Toronto350 argues that the business models of fossil fuel companies do not take into account the safe limit of fossil fuel-burning to avoid dangerously raising the planet’s temperature. They cite limits established at a 2009 UN climate change conference, in a non-legally binding agreement called The Copenhagen Accord, which was signed by 114 parties, including Canada.

“Much of the value of these companies is illusory, based on an outdated assumption that we can use the atmosphere as a free dumping ground for CO2. The energy sources of the future need to be compatible with a stable climate,” reads Toronto350’s divestment brief.

David Williams, head of media relations for Shell Canada, would not comment on the company’s business model relative to the Copenhagen Accord. Williams said that, in the short to medium term, Shell is committed to increasing natural gas — a lower-carbon fuel — in their production profile. Currently, he said, Shell’s global production is approximately 50 per cent oil, 50 per cent natural gas.

In the longer term, Williams said that the key to taking carbon out of the atmosphere is to introduce carbon capture and storage (CCS) technologies. Shell is currently constructing what will be one of the world’s first industrial scale CCS projects, connected to their oil sands operation in Alberta. He also highlighted Shell’s $12 billion joint venture with Cosan in Brazil, called Raizen. “Raizen produces and sells over 2 billion litres a year of the lowest carbon biofuel commercially available — ethanol made from Brazilian sugar cane,” he said.

Toronto350 argues that fossil fuel companies’ primary business practices, and continuing investment in new fossil fuel infrastructure, makes it unlikely for them to seriously address the climate change problem. As such, they argue, investor activism alone is not enough, and responsible investors must move away from fossil fuel companies towards renewable energy infrastructure.

Gertler said that he will likely decide whether to appoint an ad hoc committee within one or two weeks.

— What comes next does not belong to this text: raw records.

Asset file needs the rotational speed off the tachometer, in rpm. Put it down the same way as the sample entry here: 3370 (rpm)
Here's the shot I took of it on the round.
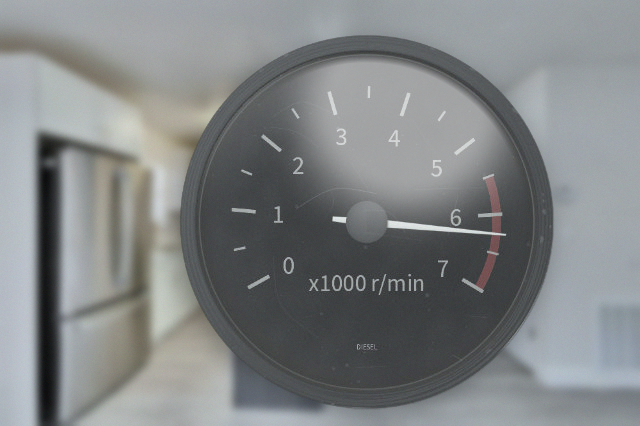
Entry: 6250 (rpm)
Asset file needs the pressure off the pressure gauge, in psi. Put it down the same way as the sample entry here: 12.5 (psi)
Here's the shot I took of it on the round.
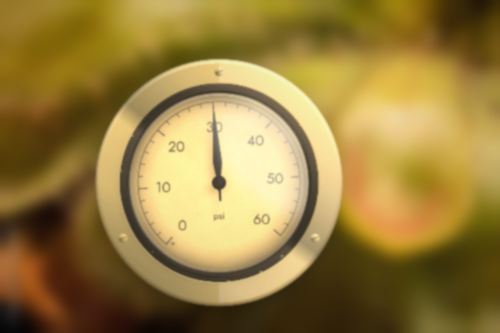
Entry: 30 (psi)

He declined to offer details on who would be appointed to sit on the committee, or how the student representative would be selected. He further said that it would be impossible to say, at this point, how long the committee would take to reach decision, since the 2008 divestment policy has never been put into practice before.

Clarification Monday March 10 2014: Toronto350 originally claimed to have been endorsed by the Scarborough Campus Students’ Union. This is not the case, this article has been updated to reflect this fact.